El Consejo General del Poder Judicial ha decidido, de forma unánime, cumplir la ley y suspender temporalmente de su juzgado a Baltasar Garzón, el juez más singular de este país y hasta ahora considerado intocable.
No podía ser de otro modo, pues una vez rechazadas las maniobras dilatorias del abogado del ex número 2 en la lista del PSOE por Madrid su suspensión era automática, según marca la ley. Los miembros del CGPJ podían haber optado por apartarlo antes, pero han preferido no hacerlo hasta que no hubiera más opción. Y no ha sido porque faltaran otros motivos que pudieran llevar a esta misma decisión. Aún tiene pendientes dos querellas más por prevaricación y otras decisiones suspechosas pendientes como el «caso Faisán» o la liberación de Usabiaga que se apresuró en ratificar antes de salir por la puerta de la Audiencia, posiblemente por última vez.
Pero a lo largo de estos años, su fama y el corporativismo le permitieron salir de rositas en más de una investigación. Ha tenido que ocurrir algo tan claro como su doble vara de medir en su causa general contra el franquismo, en que no sólo se desdijo de todos sus argumentos jurídicos para no encausar a Carrillo, sino que tuvo que subvertir el proceso penal para continuar con la causa pese a que las personas que quería encausar estaban muy notoriamente muertas. Careciendo de argumentos jurídicos para defender al juez estrella, la izquierda se ha dedicado a lo único que sabe hacer: agitar emociones. Garzón estaba siendo perseguido nada más y nada menos que por atreverse a investigar el franquismo.
Ayer a su salida se desataron a las puertas de la Audiencia las iras de la izquierda, cada día más sectaria, iletrada y emocional que aún está deseando ganar una guerra que no supieron ganar hace 70 años contra un dictador que murió tranquilmente en la cama que fueron convocados con el esperpéntico lema «Que Franco no se vaya de rositas». Allí ondeaban banderas republicanas y aparecieron los cejateros paniaguados de siempre con sus casposas poclamas que están viendo desaparecer con este juez uno de los bastiones más importantes para su esperpéntica batalla contra los fantasmas de la guerra civil. Acabaron manifestándose en las puertas del Partido Popular, que en su paranoia los hacen responsables de esta suspensión. Careciendo en todo este proceso de argumentos jurídicos para defender al juez estrella, la izquierda se ha dedicado a lo único que sabe hacer: agitar emociones.

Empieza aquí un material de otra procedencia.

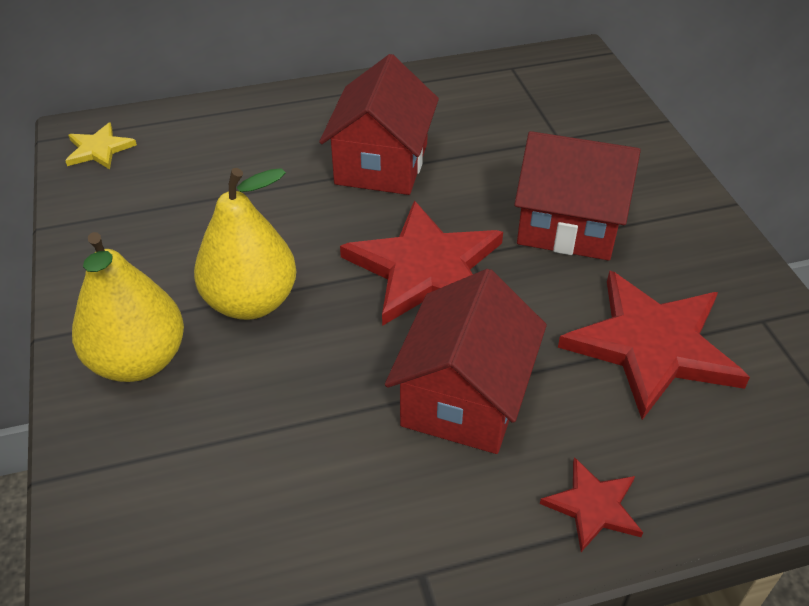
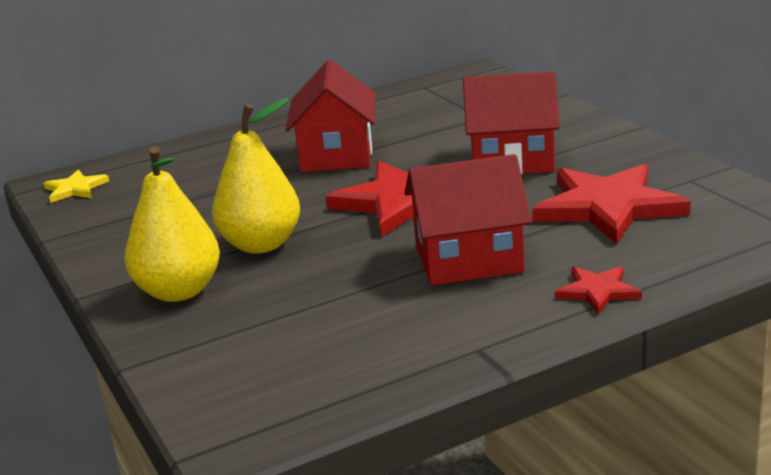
camera: 10 degrees left, 20 degrees down
(464, 398) = (468, 259): red house -> red house turned 75 degrees clockwise

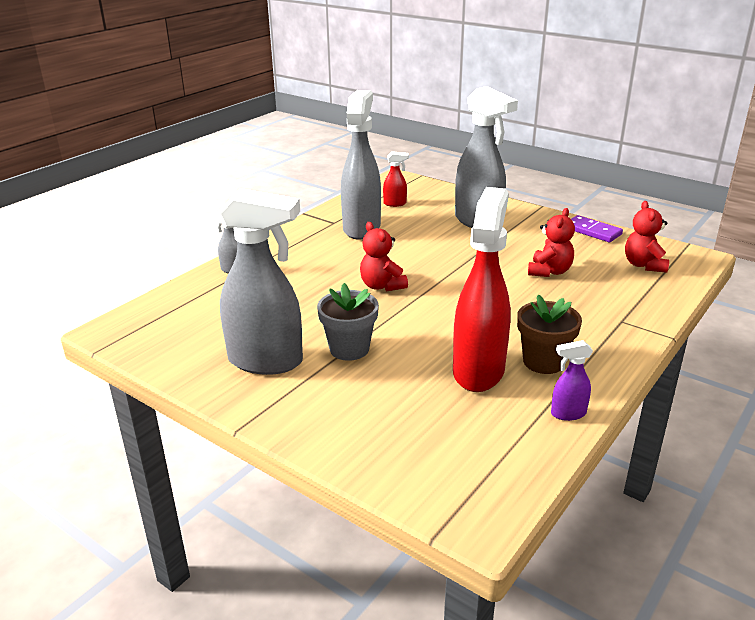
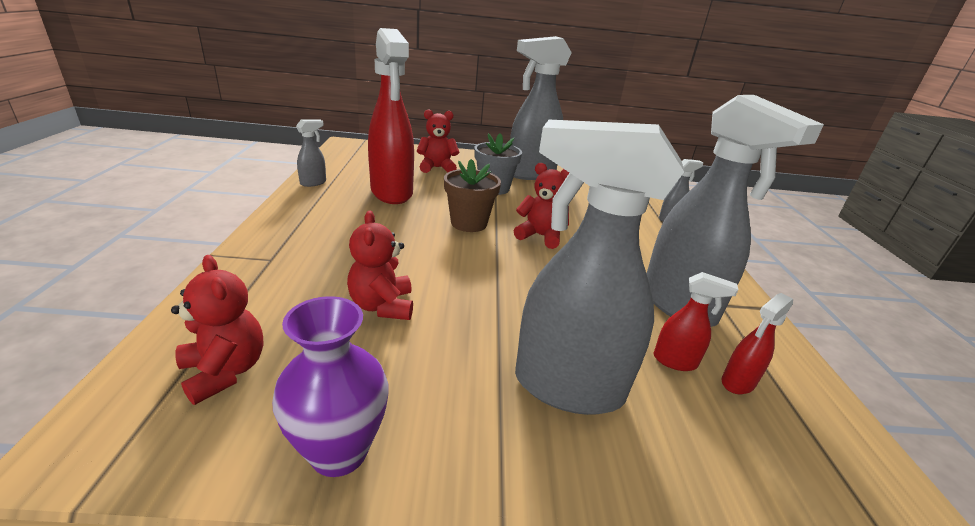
camera: 140 degrees right, 0 degrees up
(380, 406) = (437, 168): none -> red teddy bear
(411, 214) = (675, 361): none -> red spray bottle
(543, 362) = (344, 207): brown flower pot -> brown flower pot (469, 223)
(567, 414) = (313, 183): purple spray bottle -> grey spray bottle
(592, 231) = (339, 451): purple domino -> purple vase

Garzón estaba siendo perseguido nada más y nada menos que por atreverse a investigar el franquismo. Pero lo único que sucedía es que se le encausaba porque, siendo juez, nada más y nada menos que juez, había violado la ley. Aquellos que se sumaron al linchamiento de Gómez de Liaño –que tuvo que irse a Europa para lograr que se hiciera justicia–, acusaron al Supremo y en concreto al juez Luciano Varela, de izquierdas, de ser nada menos que franquistas. Esa es nuestra izquierda: la más cavernícola de los países de nuestro entorno.
Creo que los jueces deben cumplir y hacer cumplir la ley, tal y como está escrita sin tomar partido y no inventarla a cada paso ni violarla por una causa que pueda considerar superior. Garzón se ha situado por encima de la ley y su marcha será un alivio para muchos españoles y un buen paso hacia la rehabilitación de la justicia dentro de nuestras instituciones.